__HOW TO COMPLETE THIS TASK__:
Could you repeat, exactly and with no pictures, only the lines from the start of the records through the line containing "13: (144, 196, 7.48)"?
^^^^
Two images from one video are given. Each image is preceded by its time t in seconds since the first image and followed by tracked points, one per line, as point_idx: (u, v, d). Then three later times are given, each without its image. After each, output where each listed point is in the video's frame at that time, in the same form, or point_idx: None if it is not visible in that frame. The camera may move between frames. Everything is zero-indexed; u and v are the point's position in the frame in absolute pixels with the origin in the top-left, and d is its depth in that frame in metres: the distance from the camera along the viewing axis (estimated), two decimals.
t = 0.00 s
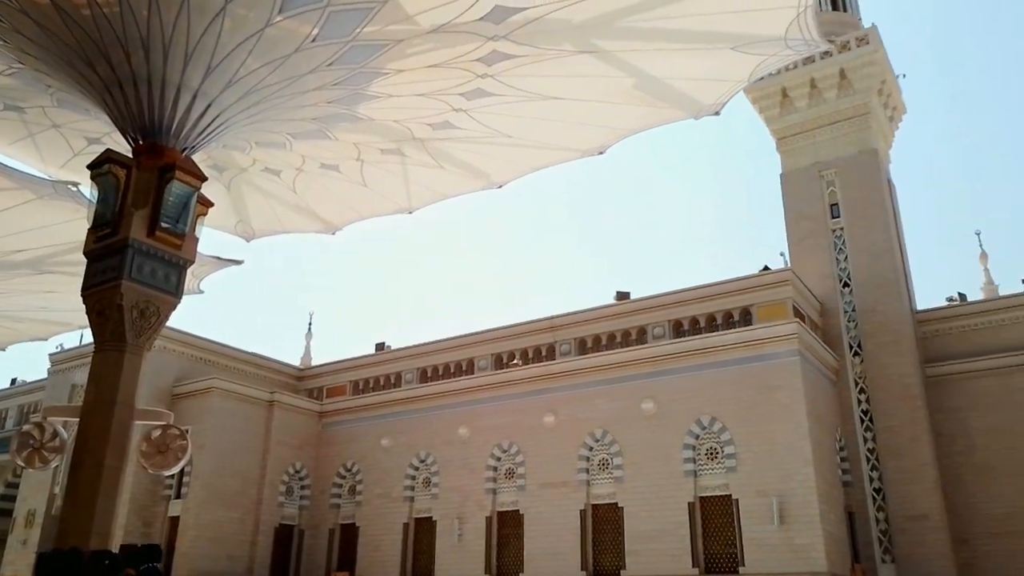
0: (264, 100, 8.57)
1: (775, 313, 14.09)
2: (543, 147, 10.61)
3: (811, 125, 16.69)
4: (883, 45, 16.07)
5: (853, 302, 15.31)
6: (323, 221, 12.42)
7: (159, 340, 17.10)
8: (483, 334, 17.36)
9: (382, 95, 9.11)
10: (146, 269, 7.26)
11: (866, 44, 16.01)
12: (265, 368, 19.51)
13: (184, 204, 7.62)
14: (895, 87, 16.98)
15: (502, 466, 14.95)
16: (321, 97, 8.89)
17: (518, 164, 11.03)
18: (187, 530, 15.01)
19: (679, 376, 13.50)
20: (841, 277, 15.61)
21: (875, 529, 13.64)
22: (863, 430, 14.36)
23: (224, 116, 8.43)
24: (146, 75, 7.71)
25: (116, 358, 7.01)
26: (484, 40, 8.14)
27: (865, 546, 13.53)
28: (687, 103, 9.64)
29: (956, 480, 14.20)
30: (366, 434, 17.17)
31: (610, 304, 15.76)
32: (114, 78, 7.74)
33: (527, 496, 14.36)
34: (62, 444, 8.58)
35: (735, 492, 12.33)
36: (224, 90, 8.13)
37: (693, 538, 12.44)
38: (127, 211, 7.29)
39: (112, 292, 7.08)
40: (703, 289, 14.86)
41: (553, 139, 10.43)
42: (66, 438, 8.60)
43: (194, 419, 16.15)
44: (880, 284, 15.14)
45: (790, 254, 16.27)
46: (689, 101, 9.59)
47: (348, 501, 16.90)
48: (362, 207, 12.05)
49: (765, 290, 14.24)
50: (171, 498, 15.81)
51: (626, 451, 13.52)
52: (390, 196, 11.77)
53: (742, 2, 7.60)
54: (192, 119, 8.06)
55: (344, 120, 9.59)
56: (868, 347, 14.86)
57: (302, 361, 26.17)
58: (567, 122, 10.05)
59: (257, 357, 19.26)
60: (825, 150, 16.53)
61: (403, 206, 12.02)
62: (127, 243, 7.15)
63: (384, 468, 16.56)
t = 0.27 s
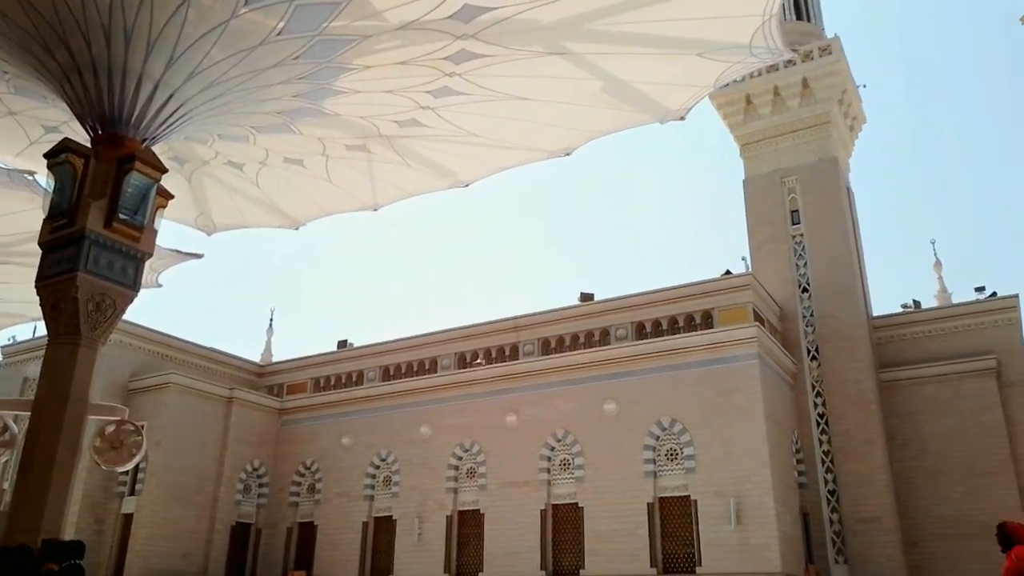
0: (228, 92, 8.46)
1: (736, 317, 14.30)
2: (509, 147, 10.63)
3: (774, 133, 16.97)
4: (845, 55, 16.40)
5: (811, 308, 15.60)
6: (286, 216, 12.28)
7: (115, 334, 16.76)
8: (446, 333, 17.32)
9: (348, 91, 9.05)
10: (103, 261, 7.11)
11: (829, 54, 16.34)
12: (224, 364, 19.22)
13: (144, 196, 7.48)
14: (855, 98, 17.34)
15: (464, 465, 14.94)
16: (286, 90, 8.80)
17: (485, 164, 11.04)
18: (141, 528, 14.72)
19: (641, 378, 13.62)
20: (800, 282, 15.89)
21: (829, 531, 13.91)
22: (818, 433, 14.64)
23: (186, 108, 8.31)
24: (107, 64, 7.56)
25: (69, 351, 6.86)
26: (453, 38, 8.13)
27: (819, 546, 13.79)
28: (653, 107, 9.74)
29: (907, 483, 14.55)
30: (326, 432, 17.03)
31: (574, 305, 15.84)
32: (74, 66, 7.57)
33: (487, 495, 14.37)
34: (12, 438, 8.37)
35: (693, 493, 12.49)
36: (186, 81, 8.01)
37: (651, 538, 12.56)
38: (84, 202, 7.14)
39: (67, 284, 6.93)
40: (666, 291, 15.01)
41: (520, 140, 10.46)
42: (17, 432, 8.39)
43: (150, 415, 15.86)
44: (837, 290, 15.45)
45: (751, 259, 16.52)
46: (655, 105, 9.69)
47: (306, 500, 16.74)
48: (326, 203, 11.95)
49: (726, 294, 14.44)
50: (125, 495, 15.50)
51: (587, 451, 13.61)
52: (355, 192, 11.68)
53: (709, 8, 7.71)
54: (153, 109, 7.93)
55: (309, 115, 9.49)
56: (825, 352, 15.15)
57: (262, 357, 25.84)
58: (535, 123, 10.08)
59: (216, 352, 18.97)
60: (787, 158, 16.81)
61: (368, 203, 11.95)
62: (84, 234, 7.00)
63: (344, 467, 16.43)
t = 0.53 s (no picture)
0: (190, 80, 8.31)
1: (697, 316, 14.46)
2: (476, 142, 10.59)
3: (737, 134, 17.18)
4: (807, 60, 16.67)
5: (771, 307, 15.85)
6: (247, 207, 12.09)
7: (69, 325, 16.37)
8: (409, 328, 17.24)
9: (313, 81, 8.94)
10: (58, 250, 6.94)
11: (792, 58, 16.60)
12: (182, 356, 18.89)
13: (101, 183, 7.30)
14: (817, 102, 17.64)
15: (425, 461, 14.89)
16: (250, 79, 8.66)
17: (451, 159, 10.99)
18: (94, 522, 14.41)
19: (603, 375, 13.71)
20: (760, 282, 16.13)
21: (785, 527, 14.16)
22: (775, 431, 14.88)
23: (146, 95, 8.15)
24: (65, 48, 7.38)
25: (22, 341, 6.69)
26: (421, 32, 8.07)
27: (774, 542, 14.02)
28: (619, 106, 9.78)
29: (860, 481, 14.87)
30: (286, 426, 16.84)
31: (538, 302, 15.88)
32: (31, 49, 7.38)
33: (448, 491, 14.34)
34: None
35: (653, 489, 12.61)
36: (147, 68, 7.85)
37: (611, 534, 12.66)
38: (39, 188, 6.95)
39: (20, 272, 6.75)
40: (629, 289, 15.13)
41: (487, 136, 10.43)
42: None
43: (105, 407, 15.52)
44: (797, 290, 15.71)
45: (713, 258, 16.71)
46: (622, 104, 9.73)
47: (264, 495, 16.53)
48: (288, 195, 11.79)
49: (688, 292, 14.59)
50: (77, 489, 15.15)
51: (549, 448, 13.66)
52: (318, 185, 11.55)
53: (676, 9, 7.76)
54: (112, 96, 7.77)
55: (273, 105, 9.36)
56: (784, 351, 15.39)
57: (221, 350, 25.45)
58: (501, 119, 10.06)
59: (173, 344, 18.63)
60: (749, 159, 17.03)
61: (331, 195, 11.81)
62: (38, 222, 6.82)
63: (304, 462, 16.27)
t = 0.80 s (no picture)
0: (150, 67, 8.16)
1: (660, 312, 14.61)
2: (442, 136, 10.55)
3: (702, 133, 17.36)
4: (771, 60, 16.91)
5: (732, 305, 16.06)
6: (208, 198, 11.89)
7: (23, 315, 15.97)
8: (373, 322, 17.13)
9: (277, 71, 8.83)
10: (12, 239, 6.76)
11: (755, 58, 16.83)
12: (140, 349, 18.54)
13: (57, 171, 7.09)
14: (779, 102, 17.89)
15: (388, 455, 14.82)
16: (212, 68, 8.52)
17: (417, 152, 10.94)
18: (47, 517, 14.10)
19: (566, 370, 13.77)
20: (722, 280, 16.34)
21: (743, 521, 14.38)
22: (735, 426, 15.11)
23: (104, 82, 8.01)
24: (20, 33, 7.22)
25: None
26: (387, 23, 8.02)
27: (733, 536, 14.23)
28: (585, 102, 9.82)
29: (817, 475, 15.16)
30: (247, 420, 16.63)
31: (502, 297, 15.89)
32: None
33: (411, 485, 14.30)
34: None
35: (615, 484, 12.71)
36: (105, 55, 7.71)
37: (572, 528, 12.75)
38: None
39: None
40: (593, 285, 15.22)
41: (453, 130, 10.40)
42: None
43: (60, 400, 15.19)
44: (758, 288, 15.94)
45: (677, 255, 16.88)
46: (588, 101, 9.77)
47: (224, 489, 16.32)
48: (251, 186, 11.63)
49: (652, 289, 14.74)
50: (30, 483, 14.80)
51: (512, 442, 13.70)
52: (281, 176, 11.40)
53: (642, 7, 7.82)
54: (69, 82, 7.62)
55: (235, 94, 9.22)
56: (744, 348, 15.62)
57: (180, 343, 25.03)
58: (468, 114, 10.04)
59: (131, 337, 18.28)
60: (713, 158, 17.23)
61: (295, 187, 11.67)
62: None
63: (265, 456, 16.09)
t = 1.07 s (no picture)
0: (106, 52, 7.98)
1: (622, 307, 14.72)
2: (405, 128, 10.47)
3: (665, 129, 17.51)
4: (733, 59, 17.11)
5: (693, 300, 16.24)
6: (166, 186, 11.65)
7: None
8: (335, 315, 16.98)
9: (238, 59, 8.68)
10: None
11: (718, 57, 17.02)
12: (94, 341, 18.13)
13: (9, 157, 6.92)
14: (741, 101, 18.12)
15: (348, 449, 14.72)
16: (171, 54, 8.35)
17: (380, 144, 10.84)
18: None
19: (529, 364, 13.81)
20: (684, 275, 16.50)
21: (701, 514, 14.58)
22: (694, 420, 15.30)
23: (57, 67, 7.82)
24: None
25: None
26: (351, 13, 7.93)
27: (691, 528, 14.42)
28: (550, 97, 9.82)
29: (774, 469, 15.43)
30: (205, 414, 16.38)
31: (466, 291, 15.85)
32: None
33: (372, 479, 14.23)
34: None
35: (576, 477, 12.79)
36: (59, 39, 7.53)
37: (533, 521, 12.80)
38: None
39: None
40: (556, 280, 15.28)
41: (417, 122, 10.33)
42: None
43: (10, 392, 14.79)
44: (718, 284, 16.15)
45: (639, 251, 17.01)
46: (552, 95, 9.78)
47: (180, 484, 16.05)
48: (210, 176, 11.42)
49: (614, 284, 14.84)
50: None
51: (474, 436, 13.70)
52: (241, 166, 11.22)
53: (607, 3, 7.85)
54: (21, 66, 7.44)
55: (195, 82, 9.05)
56: (704, 343, 15.81)
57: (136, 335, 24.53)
58: (433, 106, 9.98)
59: (85, 328, 17.86)
60: (676, 154, 17.38)
61: (255, 177, 11.49)
62: None
63: (223, 450, 15.86)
^^^^
__SOLUTION__:
Two images from one video are given. Each image is preceded by its time t in seconds since the first image and followed by tracked points, one per line, as point_idx: (u, v, d). Then three later times are given, each without its image. After each, output where each listed point is in the video's frame at that time, in the same form, or point_idx: None if it is not visible in that frame. The camera may move between frames. Everything is zero-indexed; u and v are the point's position in the frame in absolute pixels with the origin in the top-left, and d is its depth in that frame in metres: the distance from the camera along the viewing axis (estimated), two decimals.
t = 0.00 s
0: (264, 100, 8.57)
1: (775, 313, 14.09)
2: (543, 147, 10.61)
3: (811, 125, 16.69)
4: (883, 45, 16.07)
5: (853, 302, 15.31)
6: (323, 221, 12.42)
7: (159, 340, 17.10)
8: (483, 334, 17.36)
9: (382, 95, 9.11)
10: (146, 269, 7.26)
11: (866, 44, 16.01)
12: (265, 368, 19.51)
13: (184, 204, 7.62)
14: (895, 87, 16.98)
15: (502, 466, 14.95)
16: (321, 97, 8.89)
17: (518, 164, 11.03)
18: (187, 530, 15.01)
19: (679, 376, 13.50)
20: (841, 277, 15.61)
21: (875, 529, 13.64)
22: (863, 430, 14.36)
23: (224, 116, 8.43)
24: (146, 75, 7.71)
25: (116, 358, 7.01)
26: (484, 40, 8.14)
27: (865, 546, 13.53)
28: (687, 103, 9.64)
29: (956, 480, 14.20)
30: (366, 434, 17.17)
31: (610, 304, 15.76)
32: (114, 78, 7.74)
33: (527, 496, 14.36)
34: (62, 444, 8.58)
35: (735, 492, 12.33)
36: (224, 90, 8.13)
37: (693, 538, 12.44)
38: (127, 211, 7.29)
39: (112, 292, 7.08)
40: (703, 289, 14.86)
41: (553, 139, 10.43)
42: (66, 438, 8.60)
43: (194, 419, 16.15)
44: (880, 284, 15.14)
45: (790, 254, 16.27)
46: (689, 101, 9.59)
47: (348, 501, 16.90)
48: (362, 207, 12.05)
49: (765, 290, 14.24)
50: (171, 498, 15.81)
51: (626, 451, 13.52)
52: (390, 196, 11.77)
53: (742, 2, 7.60)
54: (192, 119, 8.06)
55: (344, 120, 9.59)
56: (868, 347, 14.86)
57: (302, 361, 26.17)
58: (567, 122, 10.05)
59: (257, 357, 19.26)
60: (825, 150, 16.53)
61: (403, 206, 12.02)
62: (127, 243, 7.15)
63: (384, 468, 16.56)
t = 0.27 s
0: (228, 92, 8.46)
1: (736, 317, 14.30)
2: (509, 147, 10.63)
3: (774, 133, 16.97)
4: (845, 55, 16.40)
5: (811, 308, 15.60)
6: (286, 216, 12.28)
7: (115, 334, 16.76)
8: (446, 333, 17.32)
9: (348, 91, 9.05)
10: (103, 261, 7.11)
11: (829, 54, 16.34)
12: (224, 364, 19.22)
13: (144, 196, 7.48)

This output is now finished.